Arabic media review

Egypt slips into a security void

John Kerry, visiting Qatar, discusses arming Syrian rebels

Elhanan Miller is the former Arab affairs reporter for The Times of Israel

An Egyptian protester wearing a Guy Fawkes mask runs during clashes with security at the entrance of Tahrir Square, the focal point of the Egyptian revolution, in Cairo, Egypt, Tuesday, March 5, 20 (photo credit: AP/Amr Nabil)
An Egyptian protester wearing a Guy Fawkes mask runs during clashes with security at the entrance of Tahrir Square, the focal point of the Egyptian revolution, in Cairo, Egypt, Tuesday, March 5, 20 (photo credit: AP/Amr Nabil)

The apparent collapse of Egypt’s security forces in the face of mounting protests in Cairo and Port Said features prominently in Arab news outlets Wednesday.

“Egypt: Security dissatisfaction in the confrontation areas,” reads the headline of London-based daily Al-Hayat, which features a photo of helmeted policemen trying to control a riot in Port Said on Tuesday. The daily reports that members of the National Security agency (formerly the infamous State Security) in the Nile Delta province of Daqahliya went on strike, as protesters in the nearby city of Port Said torched the ground floor of the local security building.

Qatari news station Al-Jazeera reports that despite the security disarray in Port Said, the military received no instructions to intervene. According to the station’s correspondent, the angry protesters are demanding that the city be entirely turned over to the military.

According to Al-Hayat, local police officers warned of a complete security collapse in Port Said following the torching of the local security building, which would allow “thugs” to dominate the city.

Protests re-erupted in the northern Egyptian city after reports that local prisoners — convicted of involvement in bloody soccer thuggery — would be transferred to a different prison outside the city.

Al-Quds Al-Arabi leads its front page news on Wednesday with another aspect of the security chaos. The Arab League, based near Tahrir Square in central Cairo, was forced to move its meetings to a location near the airport in the city outskirts since the Tahrir area was deemed unsafe.

“The Arab League joints the victims of Tahrir clashes,” reads the daily’s headline, with the article adding that clashes continued in Cairo and Port Said “amid near-absence of Egypt’s security and state forces.”

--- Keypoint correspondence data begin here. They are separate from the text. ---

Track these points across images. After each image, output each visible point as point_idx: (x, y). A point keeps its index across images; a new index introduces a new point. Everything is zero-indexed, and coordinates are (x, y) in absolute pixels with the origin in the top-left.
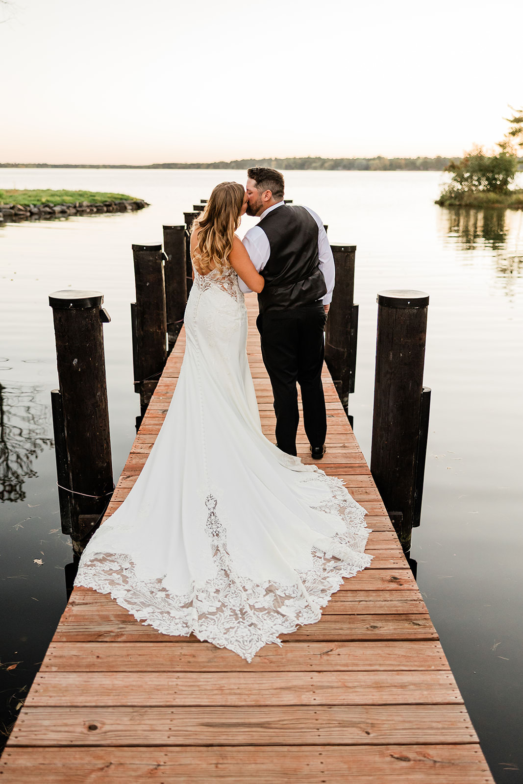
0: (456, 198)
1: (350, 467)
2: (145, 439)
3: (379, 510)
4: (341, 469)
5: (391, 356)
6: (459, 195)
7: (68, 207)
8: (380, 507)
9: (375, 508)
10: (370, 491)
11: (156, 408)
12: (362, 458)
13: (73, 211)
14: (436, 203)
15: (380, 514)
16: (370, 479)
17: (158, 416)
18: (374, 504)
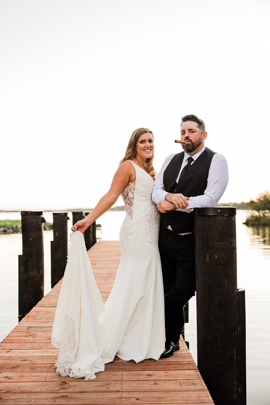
0: (255, 220)
1: (179, 364)
2: (6, 346)
3: (205, 398)
4: (171, 366)
5: (208, 258)
6: (257, 219)
7: (8, 229)
8: (205, 396)
9: (201, 397)
10: (197, 382)
11: (23, 325)
12: (191, 357)
13: (11, 231)
14: (244, 223)
15: (205, 402)
16: (197, 373)
17: (23, 330)
18: (200, 393)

Columnist Hassan Nafia, writing for independent Egyptian daily Al-Masry Al-Youm, claims that in order to avoid state collapse two immediate steps must be taken: the parliamentary elections scheduled for June must postponed indefinitely and a new, mostly technocrat government must be established, winning the confidence of the country’s major political forces.

Amr El-Shobaki, also writing Wednesday for Al-Masry Al-Youm, claims that replacing the police with the army in Port Said will do nothing to alleviate the underlying problem: the lack of professionalism within the police, which the government did nothing to improve.

“The people of Port Said will suffer a catastrophe if the police disappears as a security force in the city. The citizens will pay the price for that,” writes Shobaki.

On the diplomatic front, A-Sharq Al-Awsat columnist Tareq Homayed criticizes the apparent rapprochement between Egypt and Iran, amid a controversial visit by Egyptian Prime Minister Hisham Kandil to Iraq.

“Will Kandil visit Assad?” wonders Homayed defiantly.

“Of course no one wishes to draft Egypt’s foreign policy, but this is a matter of interests, be it for the Arabs or for the Egyptians. Egypt must choose not between Iran and the Gulf states, for instance, but between being aligned with Iran and its allies or standing on the side of stability and openness,” writes Homayed.

Meanwhile, A-Sharq Al-Awsat sees the defeat of the Muslim Brotherhood in university elections as an indication of its plummeting popularity on the Egyptian street.

Kerry in Qatar supports arming Syrian rebels

US Secretary of State John Kerry’s visit to Qatar to discuss support for the Syrian opposition is making major headlines in Arab news Wednesday.

“Kerry supports arming ‘the moderate opposition’ and Hamad bin Jassem describes Assad as a ‘terrorist,'” reads the headline in Al-Hayat.

In a telephone conversation with the London-based daily, defecting prime minister Riyad Hijab demanded immediate UN intervention in the Syrian crisis under chapter seven, claiming that fear of the involvement of the Nusra Front in the opposition is nothing but a scare tactic meant to deny the Syrian opposition much-needed military aid. 

Kerry declared that the US administration has become more confident in its ability to arm moderate rebels in Syria.

“Our states are failed and our battle continues,” writes Al-Hayat columnist Abdullah Iskandar on Wednesday.

“The killing of Syrian soldiers in an ambush in Iraq following the killing of Hezbollah fighters in Syria; when in between those two events Iranians are killed and kidnapped on Syrian roads, means that the Syrian predicament has crossed over from the political to the social. Or perhaps this predicament highlighted the social, which was latent in the political landscape.”